▶ [What you will do]:
Lines from the one containing "- Set position (0-100%) for each stop" through the last line of the records below are to be repeated exactly.
------------------------
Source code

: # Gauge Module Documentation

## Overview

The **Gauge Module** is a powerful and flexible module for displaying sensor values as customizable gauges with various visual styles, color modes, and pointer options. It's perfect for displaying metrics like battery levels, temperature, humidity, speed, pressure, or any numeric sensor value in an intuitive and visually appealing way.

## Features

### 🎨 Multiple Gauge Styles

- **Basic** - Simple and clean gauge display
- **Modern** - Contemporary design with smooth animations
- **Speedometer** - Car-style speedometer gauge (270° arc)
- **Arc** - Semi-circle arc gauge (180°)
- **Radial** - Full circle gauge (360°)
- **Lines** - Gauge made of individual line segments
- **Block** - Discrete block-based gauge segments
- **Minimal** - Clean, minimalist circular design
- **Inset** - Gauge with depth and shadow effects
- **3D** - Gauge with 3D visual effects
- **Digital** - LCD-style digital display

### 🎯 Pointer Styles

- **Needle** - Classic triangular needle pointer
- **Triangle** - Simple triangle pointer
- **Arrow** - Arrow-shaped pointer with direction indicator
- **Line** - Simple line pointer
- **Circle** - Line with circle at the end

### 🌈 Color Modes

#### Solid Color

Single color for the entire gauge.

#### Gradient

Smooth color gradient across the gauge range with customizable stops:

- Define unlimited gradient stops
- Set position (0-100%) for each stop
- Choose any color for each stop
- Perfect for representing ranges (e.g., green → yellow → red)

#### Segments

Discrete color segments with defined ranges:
------------------------
▶ [Result of the task]:
- Set position (0-100%) for each stop
- Choose any color for each stop
- Perfect for representing ranges (e.g., green → yellow → red)

#### Segments

Discrete color segments with defined ranges:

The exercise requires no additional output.